Andreia Santana 07/09/2010
Traição, culpa e incesto entre irmãos são ingredientes de novela trágica de Tolkien
O mundo paralelo criado por J.R.R. Tolkien ainda rende surpresas. Dos manuscritos do criador da saga O Senhor dos Anéis, seu filho Christopher Tolkien, resgata Os Filhos de Húrin, uma trágica novela ambientada na primeira era de Arda, ou Terra Média, universo mitológico do autor, povoado por elfos, espíritos de luz e trevas, anões, dragões e humanos ora em conflito, ora em aliança.
A história já havia sido publicada em versão menor nos Contos Inacabados (organizados postumamente por Christopher) e em O Silmarillion (sua mais longa coletânea de novelas e contos sobre os tempos antigos de Arda). A diferença deste novo lançamento no Brasil o livro sai pela Martins Fontes Editora é que o filho de Tolkien encontrou nos manuscritos do pai uma versão mais bem acabada da malfadada história de amor entre Turín Turambar e sua irmã Niënor, com detalhes que não constam nas versões anteriores.

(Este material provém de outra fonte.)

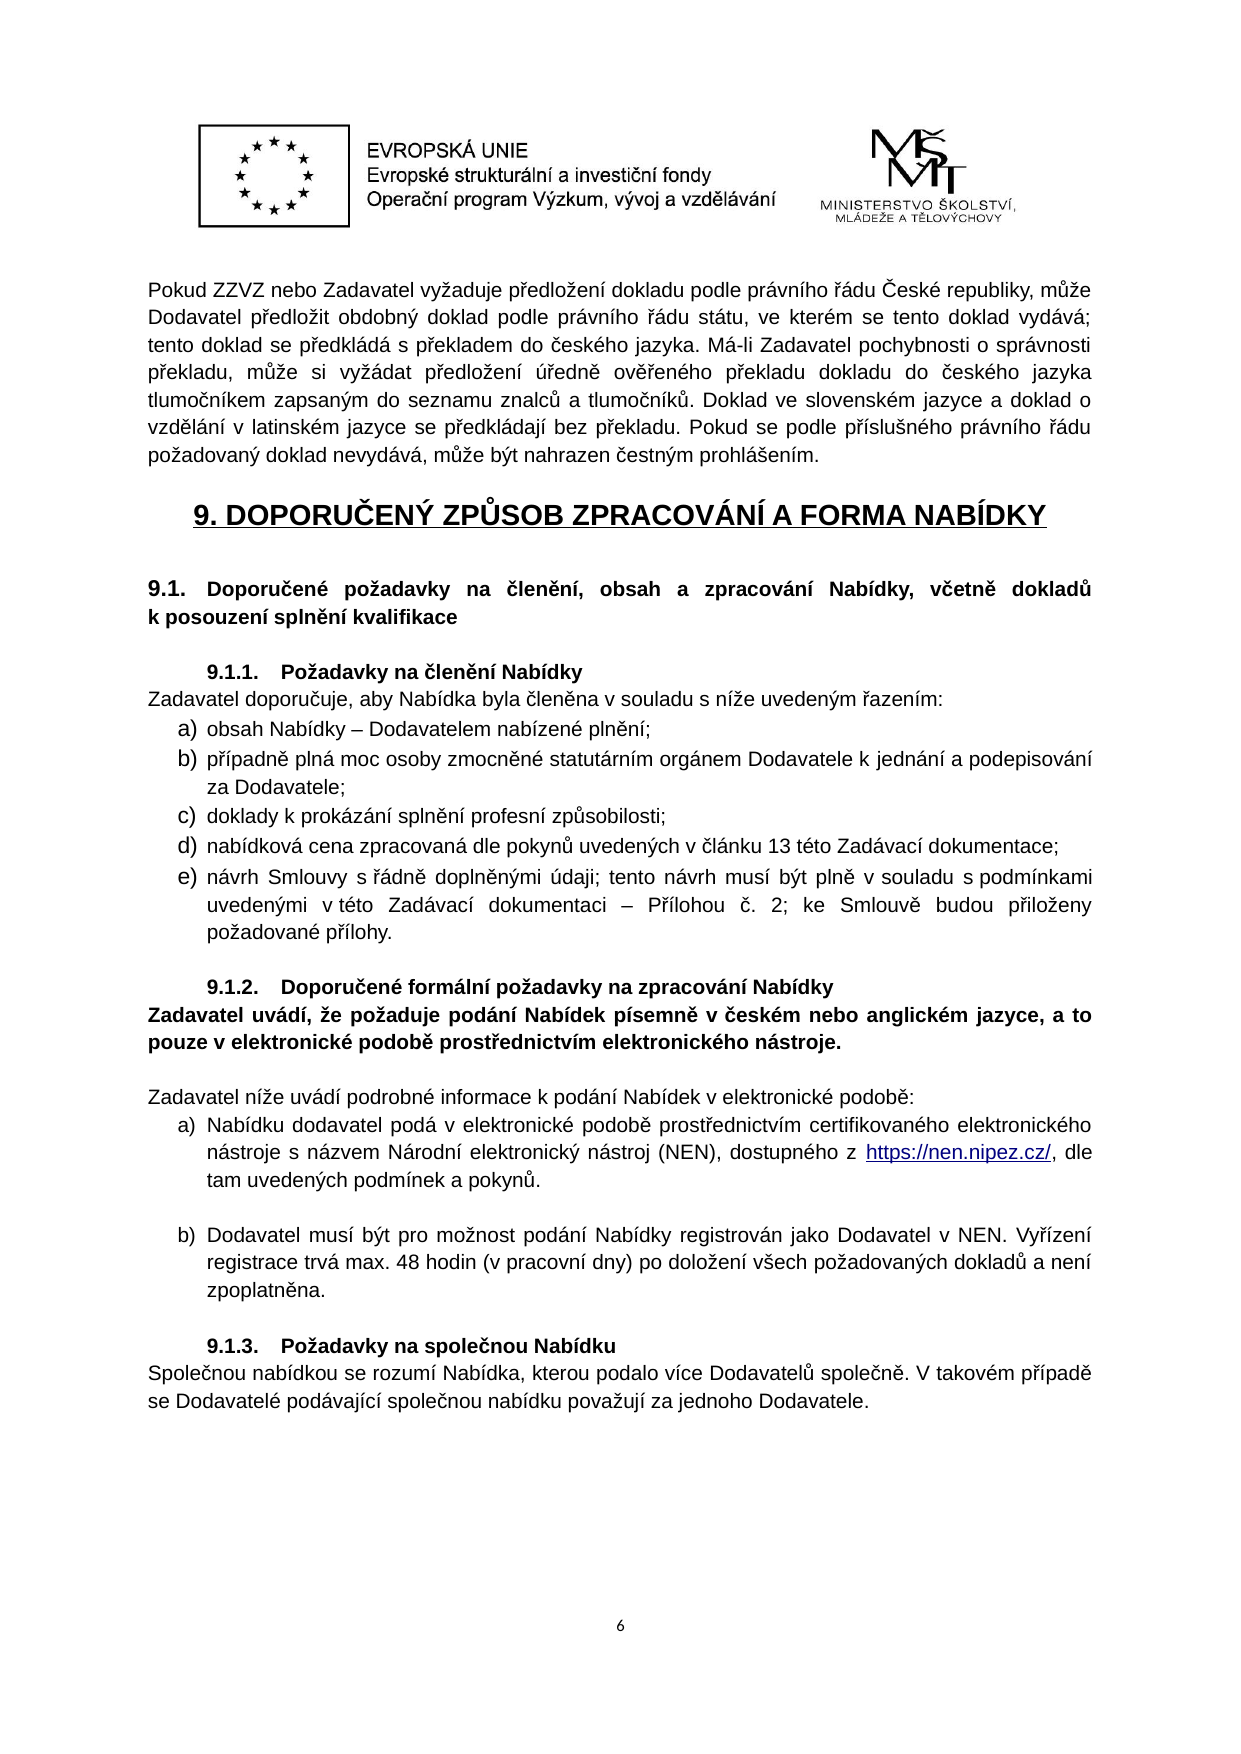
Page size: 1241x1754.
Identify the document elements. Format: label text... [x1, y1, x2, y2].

text Zadavatel uvádí, že požaduje podání Nabídek písemně v českém nebo anglickém jazyce, a to pouze v elektronické podobě prostřednictvím elektronického nástroje. [148, 1002, 1093, 1054]
text Zadavatel níže uvádí podrobné informace k podání Nabídek v elektronické podobě: [148, 1085, 1093, 1109]
list Dodavatel musí být pro možnost podání Nabídky registrován jako Dodavatel v NEN. Vyřízení registrace trvá max. 48 hodin (v pracovní dny) po doložení všech požadovaných dokladů a není zpoplatněna. [177, 1222, 1093, 1302]
list Doporučené formální požadavky na zpracování Nabídky [207, 975, 1093, 999]
list obsah Nabídky – Dodavatelem nabízené plnění; [177, 714, 1093, 741]
list Nabídku dodavatel podá v elektronické podobě prostřednictvím certifikovaného elektronického nástroje s názvem Národní elektronický nástroj (NEN), dostupného z https://nen.nipez.cz/, dle tam uvedených podmínek a pokynů. [177, 1112, 1093, 1191]
text Zadavatel doporučuje, aby Nabídka byla členěna v souladu s níže uvedeným řazením: [148, 687, 1093, 711]
list případně plná moc osoby zmocněné statutárním orgánem Dodavatele k jednání a podepisování za Dodavatele; [177, 745, 1093, 799]
list Požadavky na členění Nabídky [207, 659, 1093, 683]
text 9. Doporučený způsob zpracování a forma Nabídky [148, 498, 1093, 531]
list návrh Smlouvy s řádně doplněnými údaji; tento návrh musí být plně v souladu s podmínkami uvedenými v této Zadávací dokumentaci – Přílohou č. 2; ke Smlouvě budou přiloženy požadované přílohy. [177, 863, 1093, 944]
picture [147, 73, 1066, 278]
list Požadavky na společnou Nabídku [207, 1334, 1093, 1358]
text Společnou nabídkou se rozumí Nabídka, kterou podalo více Dodavatelů společně. V takovém případě se Dodavatelé podávající společnou nabídku považují za jednoho Dodavatele. [148, 1361, 1093, 1413]
list doklady k prokázání splnění profesní způsobilosti; [177, 802, 1093, 828]
list nabídková cena zpracovaná dle pokynů uvedených v článku 13 této Zadávací dokumentace; [177, 832, 1093, 859]
list Doporučené požadavky na členění, obsah a zpracování Nabídky, včetně dokladů k posouzení splnění kvalifikace [148, 575, 1093, 628]
text Pokud ZZVZ nebo Zadavatel vyžaduje předložení dokladu podle právního řádu České republiky, může Dodavatel předložit obdobný doklad podle právního řádu státu, ve kterém se tento doklad vydává; tento doklad se předkládá s překladem do českého jazyka. Má-li Zadavatel pochybnosti o správnosti překladu, může si vyžádat předložení úředně ověřeného překladu dokladu do českého jazyka tlumočníkem zapsaným do seznamu znalců a tlumočníků. Doklad ve slovenském jazyce a doklad o vzdělání v latinském jazyce se předkládají bez překladu. Pokud se podle příslušného právního řádu požadovaný doklad nevydává, může být nahrazen čestným prohlášením. [148, 278, 1093, 467]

Referências - O conto dos filhos de Húrin (ou Narn I Chín Húrin na língua criada pelo autor para a Terra Média), é uma das narrativas que, na divisão que ele promoveu da história de Arda, corresponde aos dias anteriores a dominação de Sauron e à forja do anel do poder, da trilogia de O Senhor dos Anéis. O romance de Turín e Niënor lembra a tragédia imortal de Romeu e Julieta (William Shakespeare) e o incestuoso caso de amor de Jocasta e Édipo, em Édipo Rei (Sófocles), mas com o toque fantástico de Tolkien.
Ele se desenrola logo após a chegada dos homens à Terra Média, antes habitada pelos elfos e outras criaturas e sob a dominação de Morgoth, o primeiro senhor do escuro e mestre de Sauron.

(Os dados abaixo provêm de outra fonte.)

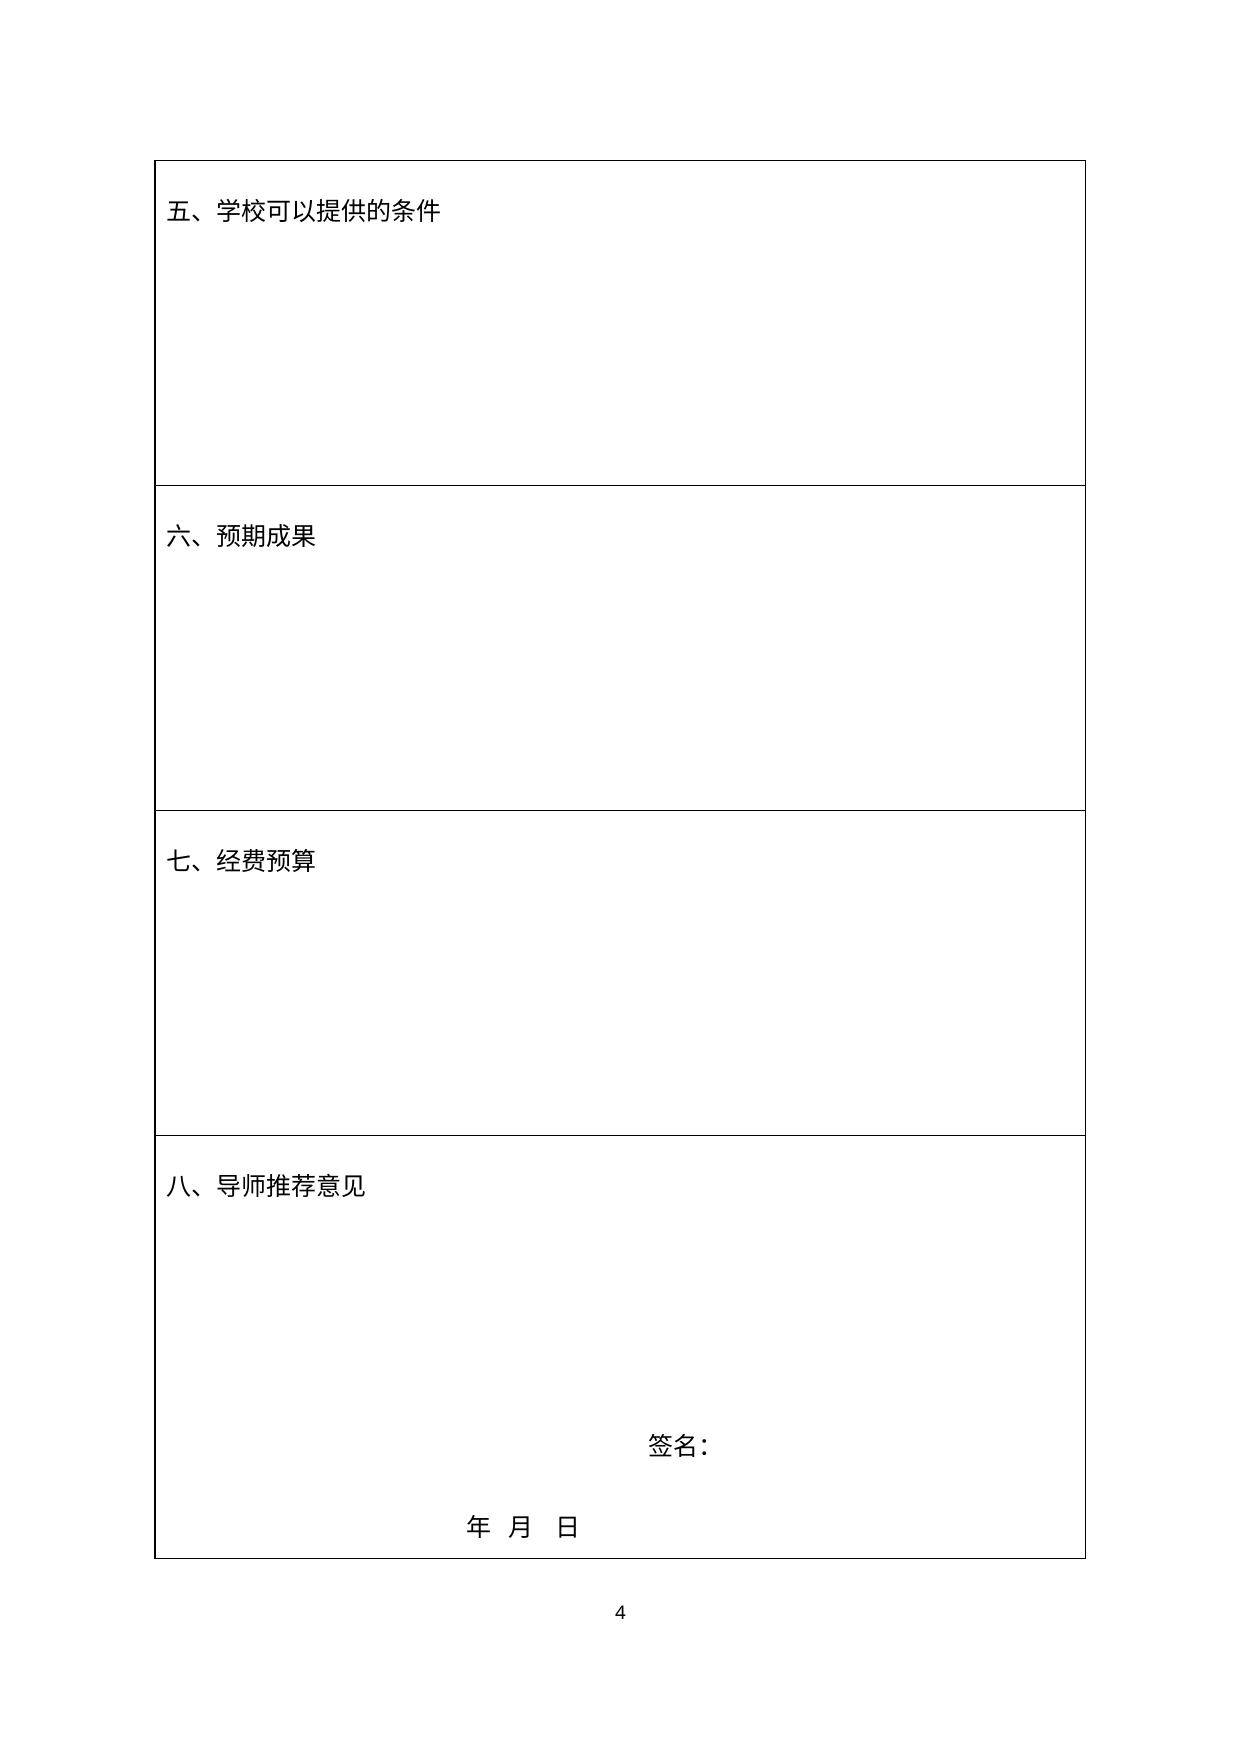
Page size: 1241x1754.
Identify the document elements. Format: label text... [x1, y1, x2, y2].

table_cell 六、预期成果 [156, 486, 1085, 810]
table_cell 五、学校可以提供的条件 [156, 161, 1085, 485]
table_cell 八、导师推荐意见 签名： 年 月 日 [156, 1136, 1085, 1558]
table_cell 七、经费预算 [156, 811, 1085, 1135]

Separados na infância, Turín e Niënor se re-encontram já adultos, para cumprir a maldição lançada sobre sua família por Morgoth. Incesto, traição e culpa, além das épicas guerras dos elfos e humanos contra a dominação do senhor do escuro, levam as personagens a atitudes heróicas e passionais, mas com desfechos fúnebres.

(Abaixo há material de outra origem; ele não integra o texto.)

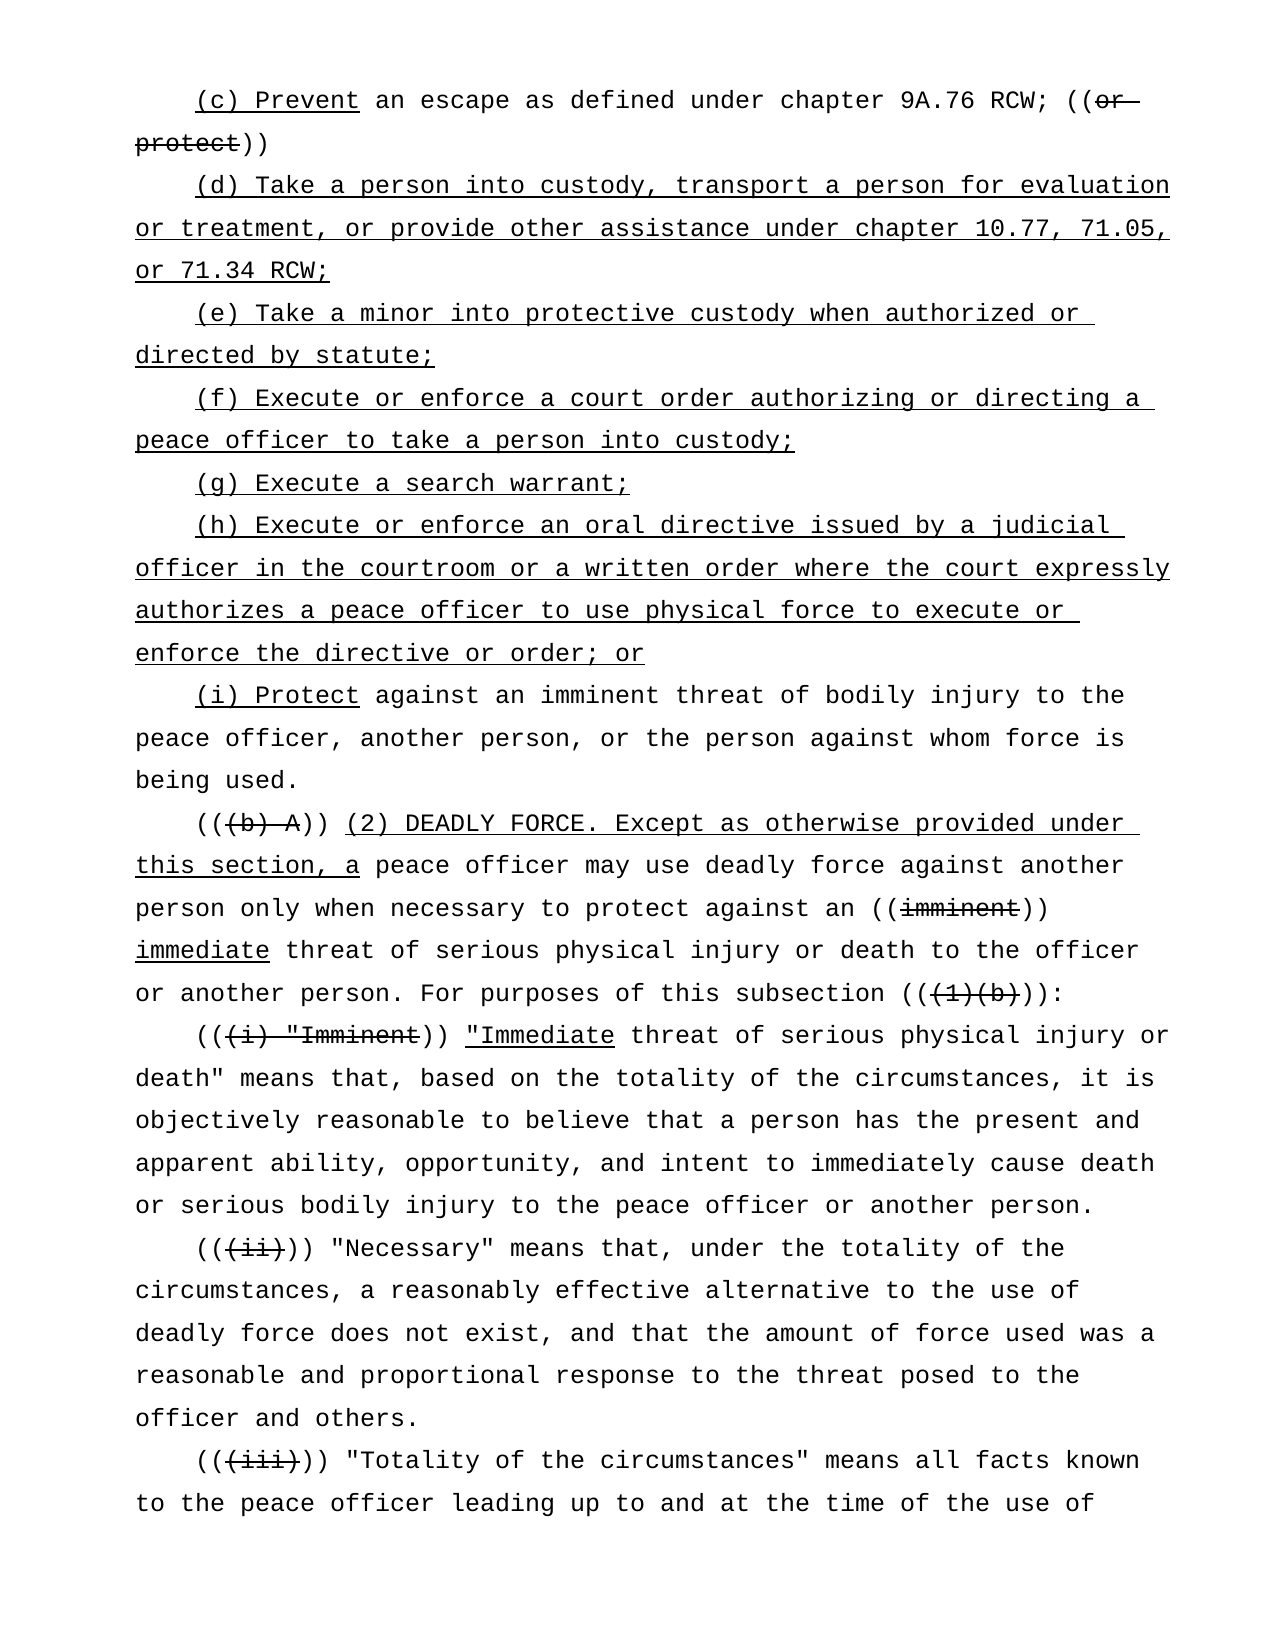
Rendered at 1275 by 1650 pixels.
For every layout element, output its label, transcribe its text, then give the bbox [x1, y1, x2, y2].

text (h) Execute or enforce an oral directive issued by a judicial officer in the courtroom or a written order where the court expressly authorizes a peace officer to use physical force to execute or enforce the directive or order; or [135, 580, 1170, 670]
text (d) Take a person into custody, transport a person for evaluation or treatment, or provide other assistance under chapter 10.77, 71.05, or 71.34 RCW; [135, 160, 1170, 239]
text (h) Execute or enforce an oral directive issued by a judicial officer in the courtroom or a written order where the court expressly authorizes a peace officer to use physical force to execute or enforce the directive or order; or [135, 500, 1170, 579]
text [135, 1435, 1170, 1520]
text (((ii))) "Necessary" means that, under the totality of the circumstances, a reasonably effective alternative to the use of deadly force does not exist, and that the amount of force used was a reasonable and proportional response to the threat posed to the officer and others. [135, 1222, 1170, 1435]
text (d) Take a person into custody, transport a person for evaluation or treatment, or provide other assistance under chapter 10.77, 71.05, or 71.34 RCW; [135, 240, 1170, 287]
text (((i) "Imminent)) "Immediate threat of serious physical injury or death" means that, based on the totality of the circumstances, it is objectively reasonable to believe that a person has the present and apparent ability, opportunity, and intent to immediately cause death or serious bodily injury to the peace officer or another person. [135, 1010, 1170, 1222]
text (f) Execute or enforce a court order authorizing or directing a peace officer to take a person into custody; [135, 372, 1170, 457]
text (((b) A)) (2) DEADLY FORCE. Except as otherwise provided under this section, a peace officer may use deadly force against another person only when necessary to protect against an ((imminent)) immediate threat of serious physical injury or death to the officer or another person. For purposes of this subsection (((1)(b))): [135, 797, 1170, 1010]
text (g) Execute a search warrant; [135, 457, 1170, 500]
text (e) Take a minor into protective custody when authorized or directed by statute; [135, 287, 1170, 372]
text (c) Prevent an escape as defined under chapter 9A.76 RCW; ((or protect)) [135, 75, 1170, 160]
text (i) Protect against an imminent threat of bodily injury to the peace officer, another person, or the person against whom force is being used. [135, 670, 1170, 797]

Católico praticante e grande amigo de C.S. Lewis (As Crônicas de Nárnia), era de se esperar que um romance incestuoso em uma obra de Tolkien tivesse desfecho trágico. Ainda assim, não deixa de ser uma atitude pioneira tocar em um tema tabu, ainda mais quando a história foi escrita em 1919.
Recuperação - Para os leitores pouco acostumados à maneira de Tolkien contar histórias, a linguagem do livro é densa e a atmosfera opressiva; em alguns trechos, angustiante. Ainda assim, aos que escolherem acompanhar as desventuras de Turín e Niënor, iniciadas com a maldição lançada sobre seus pais Húrin e Morwen, as pouco mais de 300 páginas reservam uma viagem inesquecível pelas origens da Terra Média.
As ilustrações são de Alan Lee e, ao final do volume, Christopher Tolkien apresenta mapas, glossário dos personagens e um apêndice onde conta o processo de recuperação do manuscrito.
Quem é John Ronald Reuel Tolkien nasceu em 3 de janeiro de 1892 na África do Sul, filho de pais ingleses, mudou-se para a Grã-Bretanha aos três anos de idade. Formado em letras e especialista em filologia, serviu como soldado na I Guerra Mundial. Nesse mesmo período começou a escrever.
Após o conflito, dedicou-se a uma reconhecida carreira acadêmica como professor na Universidade de Oxford e à consolidação da mitologia da Terra Média. Outras obras póstumas são Mestre Gil de Ham e Roverandom.
=======================
P.S.: Só um lembrete aos marinheiros de primeira viagem na área de literatura. Uma resenha é uma leitura comentada, uma análise com base na obra lida e em outras obras do autor resenhado - além de outras leituras do resenhista. Resenha é texto jornalístico, tem de ser informativo e analítico ao mesmo tempo. Quem não quer saber detalhes da história ou quem vive caçando spoilers, jamais deve ler uma resenha e sim apenas um resumo. Porque o resumo é só uma apresentação da obra, sem aprofundamento crítico e sem análise.